You guys are way ahead of me, obviously. One of the things that provoked my question was Feynman rambling on and on about all the wondrous things that photons do. For example, “the nucleus keeps its electrons close by, by exchanging photons with its electrons”. I don’t feel like looking up an exact quote right now, but that’s pretty close. Well, doesn’t that require that those exchanging photons transmit negative momentum to produce attractive forces?

Thanks for all the responses.

16. Sep 14, 2015

### ZapperZ

Staff Emeritus
If this was the impetus for you to ask this question, you should have started with this and not simply throw a question which really isn't relevant at all!

What Feynmann is talking about is the physics of Quantum Field Theory, QFT, in which ALL interactions are mediated via an exchange of a virtual particle. He was demonstrating via a "cartoon picture" of the electromagnetic interaction, which is mediated by virtual photons. (The other interactions: Weak - W and Z vector bosons; Strong - gluons.)

There is no transmission of "negative momentum" here because what is relevant is the nature of the coupling between the particle and the quantum field. What you need to understand more fundamentally is the physics describing QFT.

Zz.

17. Sep 14, 2015

### exmarine

PS. Oh, and I can work my way through the derivation of Compton’s experiment with the momentum magnitude; p = –E/c instead of +E/c. I believe that produces his final equation with (1+cos) instead of (1-cos). The only “data” I have from his experiment is a crude sketch in one of my physics books (Alonso & Finn) which does not appear to support (1+cos). But I wonder what the actual data looks like. From long engineering experience, I know that authors can consciously or unconsciously discard data points that do not fit their understanding.

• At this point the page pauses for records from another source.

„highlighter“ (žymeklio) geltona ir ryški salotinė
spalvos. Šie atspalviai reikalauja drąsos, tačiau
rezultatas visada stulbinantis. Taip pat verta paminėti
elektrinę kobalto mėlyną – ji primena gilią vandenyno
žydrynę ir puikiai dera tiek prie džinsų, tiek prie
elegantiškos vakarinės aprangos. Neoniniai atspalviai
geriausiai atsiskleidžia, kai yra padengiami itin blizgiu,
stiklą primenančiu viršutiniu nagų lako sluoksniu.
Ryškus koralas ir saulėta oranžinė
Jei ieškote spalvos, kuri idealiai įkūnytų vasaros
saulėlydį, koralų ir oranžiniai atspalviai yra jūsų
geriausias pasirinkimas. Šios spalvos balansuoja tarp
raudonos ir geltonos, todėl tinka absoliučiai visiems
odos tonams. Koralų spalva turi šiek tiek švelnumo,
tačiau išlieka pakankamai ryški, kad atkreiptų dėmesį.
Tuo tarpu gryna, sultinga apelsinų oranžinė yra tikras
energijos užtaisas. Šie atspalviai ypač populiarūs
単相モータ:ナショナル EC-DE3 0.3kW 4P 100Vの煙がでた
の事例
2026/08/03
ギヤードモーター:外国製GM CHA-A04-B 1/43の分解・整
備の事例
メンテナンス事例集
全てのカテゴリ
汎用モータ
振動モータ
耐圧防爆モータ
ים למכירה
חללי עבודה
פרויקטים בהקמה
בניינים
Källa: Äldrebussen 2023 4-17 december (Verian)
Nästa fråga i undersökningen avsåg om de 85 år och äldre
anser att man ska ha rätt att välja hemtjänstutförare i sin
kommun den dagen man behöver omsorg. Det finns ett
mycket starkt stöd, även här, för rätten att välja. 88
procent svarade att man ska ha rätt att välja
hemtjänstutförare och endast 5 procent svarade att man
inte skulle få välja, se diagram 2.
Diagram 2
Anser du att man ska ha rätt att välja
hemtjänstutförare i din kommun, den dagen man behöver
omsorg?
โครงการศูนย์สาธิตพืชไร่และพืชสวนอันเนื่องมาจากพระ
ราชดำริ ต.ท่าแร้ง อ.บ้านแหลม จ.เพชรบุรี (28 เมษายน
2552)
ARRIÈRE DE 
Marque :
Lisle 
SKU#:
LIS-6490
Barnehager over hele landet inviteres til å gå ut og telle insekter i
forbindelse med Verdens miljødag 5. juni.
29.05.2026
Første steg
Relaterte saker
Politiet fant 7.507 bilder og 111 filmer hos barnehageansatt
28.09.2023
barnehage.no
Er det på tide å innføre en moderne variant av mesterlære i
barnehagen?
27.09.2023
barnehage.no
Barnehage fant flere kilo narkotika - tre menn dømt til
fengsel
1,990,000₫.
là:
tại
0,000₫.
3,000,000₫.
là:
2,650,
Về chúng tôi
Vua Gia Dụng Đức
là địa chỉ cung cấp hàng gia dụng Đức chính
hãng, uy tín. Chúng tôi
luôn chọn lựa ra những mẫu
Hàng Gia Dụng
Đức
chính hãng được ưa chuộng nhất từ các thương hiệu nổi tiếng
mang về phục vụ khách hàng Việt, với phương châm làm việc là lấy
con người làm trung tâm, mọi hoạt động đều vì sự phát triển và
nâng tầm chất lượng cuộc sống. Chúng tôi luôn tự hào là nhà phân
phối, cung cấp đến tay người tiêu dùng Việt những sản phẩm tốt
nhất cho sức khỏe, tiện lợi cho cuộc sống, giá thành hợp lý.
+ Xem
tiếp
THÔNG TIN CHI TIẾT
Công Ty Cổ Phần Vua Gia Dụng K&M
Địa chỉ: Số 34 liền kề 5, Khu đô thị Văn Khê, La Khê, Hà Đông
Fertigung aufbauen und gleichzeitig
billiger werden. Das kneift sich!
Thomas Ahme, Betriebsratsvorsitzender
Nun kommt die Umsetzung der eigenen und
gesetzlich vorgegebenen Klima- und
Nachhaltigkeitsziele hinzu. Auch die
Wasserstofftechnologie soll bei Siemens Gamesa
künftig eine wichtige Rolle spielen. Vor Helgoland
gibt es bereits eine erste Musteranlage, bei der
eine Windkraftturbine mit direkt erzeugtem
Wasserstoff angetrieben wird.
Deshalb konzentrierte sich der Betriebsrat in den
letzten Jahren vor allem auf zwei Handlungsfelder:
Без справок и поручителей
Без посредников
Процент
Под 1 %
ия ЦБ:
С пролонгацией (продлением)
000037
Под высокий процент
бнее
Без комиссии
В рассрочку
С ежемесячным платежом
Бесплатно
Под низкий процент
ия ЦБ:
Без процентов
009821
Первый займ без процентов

So does anyone have access to his actual results, or to any later experiments of that type? Also, was he able to capture and characterize the ejected electrons, etc.?

18. Sep 14, 2015

### Guido Diforti

in Einstein's own words:

"[...]In every elementary process of absorption or emission a momentum of absolute magnitude $\frac{h \nu}{c}$ is transferred to the molecule "
The momentum is in the direction of the movement of the photon during the absorption and in the opposite direction during emission.

19. Sep 14, 2015

### bahamagreen

Do you think he meant that the momentum is applied at the center of molecular mass (to impart a linear motion) or applied to the electron as a lateral component of the molecule (to impart an angular motion)? In either case, how does pressing or pulling the electron make the whole molecule change momentum? Can the answer be the subsequent exchange of more particles which is not a kind of nested circular argument?

As far as the Op's question (How does particle exchange result in attraction?), doesn't the Uncertainty Principle suggest that the localization of the point of exchange receipt allows a wide margin for the attributes of the momentum, perhaps including its direction - even pointed back to the source of exchange?

20. Sep 15, 2015

### vanhees71

Again, photon energy and momentum are transferred according to energy-momentum conservation in the process in question. I don't know, where you got this quote by Einstein from. Please point us to the source, so that we can see, in which context it was made.